### TASK STATEMENT
Once you find the line with "right hip: (419, 221)" in the data that follows, repeat it and every line after it exactly, through the line with "right hip: (272, 221)".

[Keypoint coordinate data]
═══
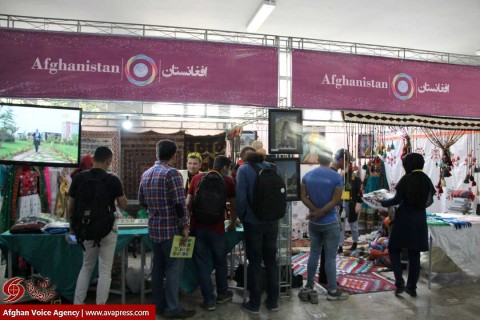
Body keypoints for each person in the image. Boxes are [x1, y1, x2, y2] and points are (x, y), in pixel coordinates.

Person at [138, 139, 195, 319]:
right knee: (173, 269)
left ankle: (158, 306)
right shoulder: (173, 174)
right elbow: (180, 204)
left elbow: (142, 201)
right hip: (171, 230)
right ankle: (173, 308)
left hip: (154, 229)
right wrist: (185, 226)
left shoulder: (146, 174)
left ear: (157, 153)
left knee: (157, 268)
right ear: (174, 155)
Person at [68, 146, 127, 304]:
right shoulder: (113, 179)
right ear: (108, 161)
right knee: (105, 270)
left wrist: (72, 225)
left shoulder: (79, 178)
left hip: (86, 228)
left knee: (86, 266)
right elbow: (123, 204)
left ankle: (77, 304)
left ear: (93, 159)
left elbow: (70, 205)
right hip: (107, 229)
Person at [380, 152, 435, 298]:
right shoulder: (426, 180)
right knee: (414, 254)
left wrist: (382, 202)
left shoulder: (406, 179)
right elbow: (429, 200)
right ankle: (412, 287)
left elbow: (397, 199)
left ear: (408, 164)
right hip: (419, 221)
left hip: (404, 219)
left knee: (393, 249)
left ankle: (399, 281)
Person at [186, 155, 237, 311]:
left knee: (201, 263)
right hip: (217, 228)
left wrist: (190, 220)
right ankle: (222, 294)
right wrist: (233, 222)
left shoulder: (197, 178)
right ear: (224, 168)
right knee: (220, 261)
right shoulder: (228, 181)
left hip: (198, 227)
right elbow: (234, 206)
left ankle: (209, 301)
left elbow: (187, 203)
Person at [301, 147, 349, 301]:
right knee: (330, 258)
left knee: (313, 253)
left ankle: (309, 285)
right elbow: (336, 200)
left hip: (315, 222)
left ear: (317, 159)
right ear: (331, 160)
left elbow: (303, 197)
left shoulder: (307, 176)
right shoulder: (336, 177)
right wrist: (322, 212)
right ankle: (332, 291)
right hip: (329, 221)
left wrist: (315, 211)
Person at [236, 149, 280, 314]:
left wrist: (242, 216)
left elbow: (240, 198)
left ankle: (254, 304)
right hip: (272, 221)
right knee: (271, 260)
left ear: (245, 159)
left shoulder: (244, 170)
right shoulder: (273, 167)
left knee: (254, 262)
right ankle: (273, 301)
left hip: (253, 222)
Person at [333, 149, 362, 253]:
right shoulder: (339, 177)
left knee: (353, 225)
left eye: (349, 164)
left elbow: (360, 191)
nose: (347, 166)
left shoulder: (356, 178)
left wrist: (359, 202)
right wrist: (342, 173)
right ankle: (340, 245)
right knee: (341, 225)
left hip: (352, 203)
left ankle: (355, 242)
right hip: (342, 203)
═══
### FINISHED EXERCISE
right hip: (419, 221)
left hip: (404, 219)
left knee: (393, 249)
left ankle: (399, 281)
Person at [186, 155, 237, 311]:
left knee: (201, 263)
right hip: (217, 228)
left wrist: (190, 220)
right ankle: (222, 294)
right wrist: (233, 222)
left shoulder: (197, 178)
right ear: (224, 168)
right knee: (220, 261)
right shoulder: (228, 181)
left hip: (198, 227)
right elbow: (234, 206)
left ankle: (209, 301)
left elbow: (187, 203)
Person at [301, 147, 349, 301]:
right knee: (330, 258)
left knee: (313, 253)
left ankle: (309, 285)
right elbow: (336, 200)
left hip: (315, 222)
left ear: (317, 159)
right ear: (331, 160)
left elbow: (303, 197)
left shoulder: (307, 176)
right shoulder: (336, 177)
right wrist: (322, 212)
right ankle: (332, 291)
right hip: (329, 221)
left wrist: (315, 211)
Person at [236, 149, 280, 314]:
left wrist: (242, 216)
left elbow: (240, 198)
left ankle: (254, 304)
right hip: (272, 221)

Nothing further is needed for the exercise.